- _YOUR TASK_
Your answer must be the data repeated exactly, with no pictures in it.

- _RECORDED INFORMATION_
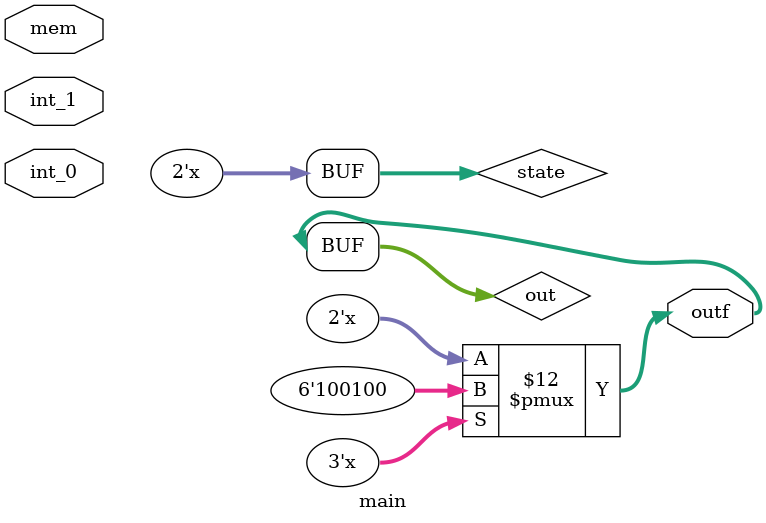
<source format=v>
`timescale 1ns / 1ps


module main(mem,outf,int_0,int_1);
input [15:0]mem;
input int_0,int_1;
output[1:0]outf; 
reg [1:0]out;
reg [1:0]state;    
wire out_0,out_1;
assign outf=out;
initial 
    state=0;
    
always@*
    begin
        case(state)
            0:begin
            if(out_0==1)
                state=1;
            else if(out_1==1)
                state=2;        
            end
            1,2:begin
                if(mem[0]==0|mem[4]==0)
                    state=3;
            end 
            3:begin
                if(mem[0]==1|mem[4]==1)
                    state=0;
            end 
        endcase    
    end
    
always@(state)
    begin
        case(state)
            1:out=2'b10;
            2:out=2'b01;
            0,3:out=2'b00;
        endcase
    end 

interrupt IE0(mem[0],int_0,mem[2],mem[3],out_0);
interrupt IE1(mem[4],int_1,mem[6],mem[7],out_1);
endmodule

</source>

- _RESPONSE AREA_
<source format=v>
`timescale 1ns / 1ps


module main(mem,outf,int_0,int_1);
input [15:0]mem;
input int_0,int_1;
output[1:0]outf; 
reg [1:0]out;
reg [1:0]state;    
wire out_0,out_1;
assign outf=out;
initial 
    state=0;
    
always@*
    begin
        case(state)
            0:begin
            if(out_0==1)
                state=1;
            else if(out_1==1)
                state=2;        
            end
            1,2:begin
                if(mem[0]==0|mem[4]==0)
                    state=3;
            end 
            3:begin
                if(mem[0]==1|mem[4]==1)
                    state=0;
            end 
        endcase    
    end
    
always@(state)
    begin
        case(state)
            1:out=2'b10;
            2:out=2'b01;
            0,3:out=2'b00;
        endcase
    end 

interrupt IE0(mem[0],int_0,mem[2],mem[3],out_0);
interrupt IE1(mem[4],int_1,mem[6],mem[7],out_1);
endmodule

</source>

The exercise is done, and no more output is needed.